Created by Aaron Diaz, Dresden Codak follows the various adventures and non-adventures of Kimiko Ross, a young girl with a tragic past and a near-absolute devotion to science.

Kim writes alternate pre-history fan fiction, plays D&D (Dungeons and Discourse) with her superheroish friends (who share the apt last name Tokamak) and Tiny Carl Jung, and spends her free time trying to design a sentient AI or harnessing the energy created by dead authors spinning in their graves.

But Kim's remarkable intelligence and rabid transhumanist ideals don't win her points when trying to connect with other human beings. One of her few friends mentions that Kim once changed schools when she forgot her locker combination — and you'll notice she devotes a lot of time and mental energy to not talking to boys she's interested in.

Many installments of Dresden Codak are one-off strips (and not always starring its central cast), but the longest arc, "Hob," explores both the roots of Kimiko's transhumanism and where it will eventually lead. When a group of post-Singularity time travelers (and a post-Singularity robot) crosses paths with Kimiko and her crew, Kim is eager use the robot to advance human technology, even at the risk of global destruction. When we do see the post-Singularity world, don't merely see the tensions between the transhumans who eagerly merge with new technologies and the humans who cling to their humanity; we also see the desperate acts humans resort to in a world where technology can and does cater to their every whim. The frenetic pace might be a bit much for some readers, but it's interesting to watch Kim's backstory unfold alongside her potential future, and to see the interplay between people who have destroyed their technological paradise and a young woman who would do anything to bring it about.

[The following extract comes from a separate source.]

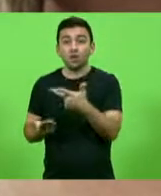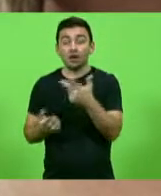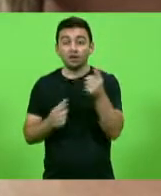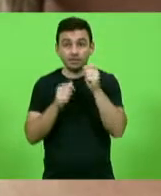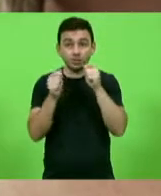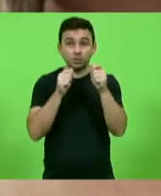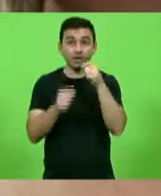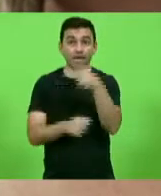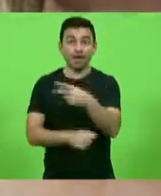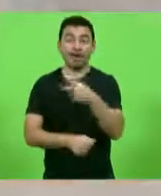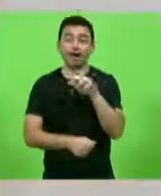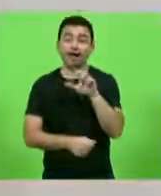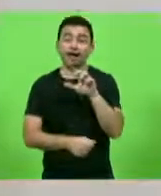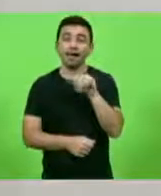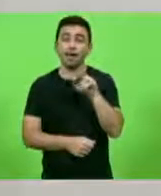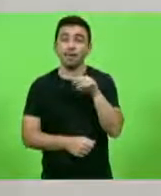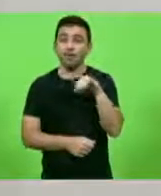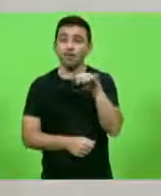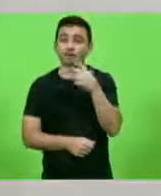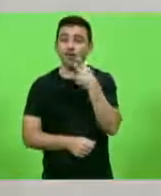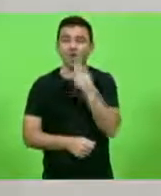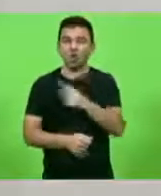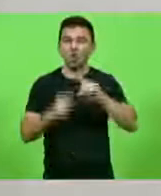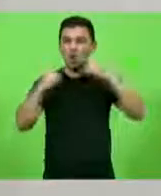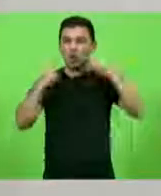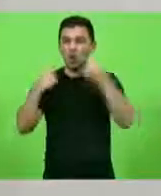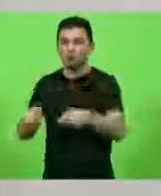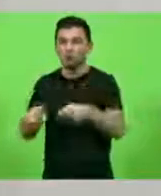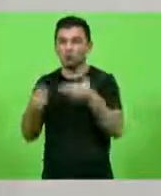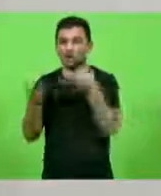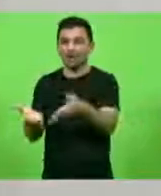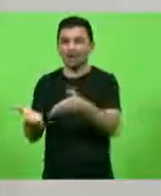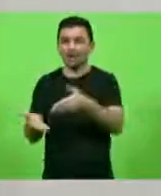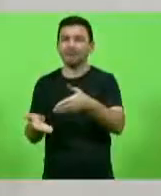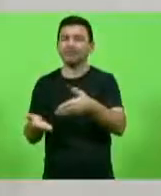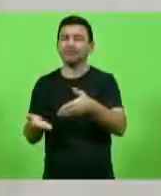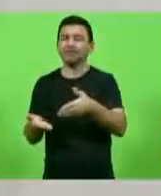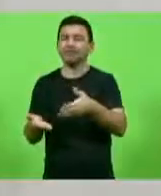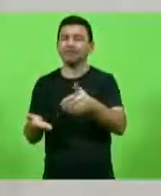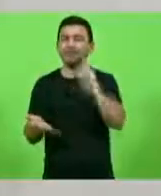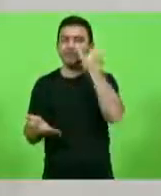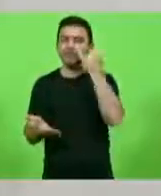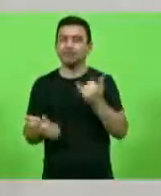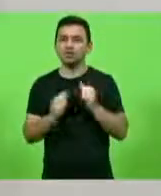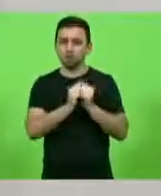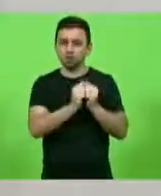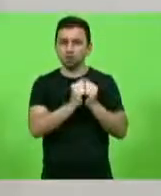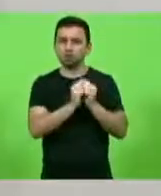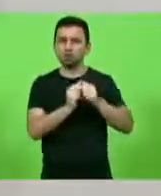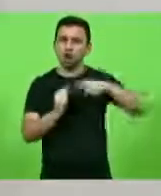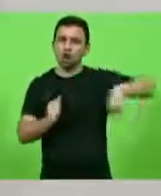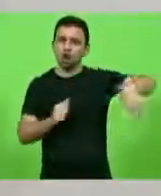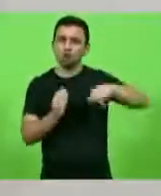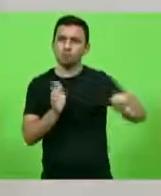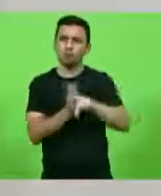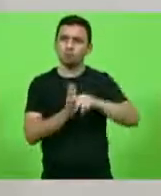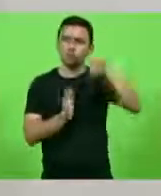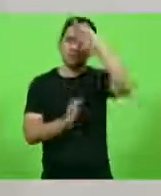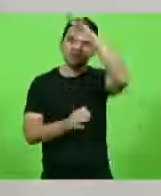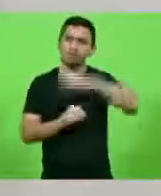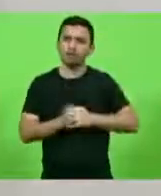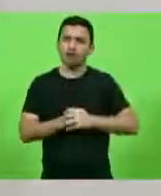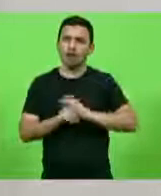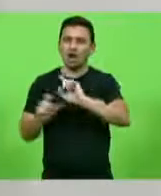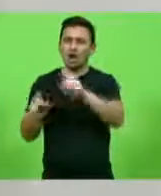deputada Carmen, está xingando o meu colega de partido, o maior bolsonarista junto comigo aqui, a duplinha, o casal do Bolsonaro aqui, está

Even if "Hob" isn't your particular cup of transhumanist tea, there's plenty to love in the shorter installments of Dresden Codak. Diaz thrusts his characters into all manner of fantastical situations — such as when Kim and Dmitri Tokamak both take jobs in their dreams or Kim encounters a man haunted by the ghosts of his possible future selves or Kim travels to the place where the dead experience the things the living have forgotten.

In addition to his increasingly eye-popping art, Diaz offers a mix between the haunting and the hilarious. He has a knack for telling a beautiful story, full of interesting ideas and lush illustrations, then finishing off with a joke that should negate the resonance of what came before, but doesn't. And sometimes the individual comics are simply funny and punchy; we've previously mentioned Diaz's "Caveman Science Fiction."

Diaz has started a new arc "Dark Science," which seems to take much of the earlier absurdity of Dresden Codak and slowed the pace down measurably. It also puts Kim in a fresh setting, one where we'll hopefully see Diaz bring some real worldbuilding chops.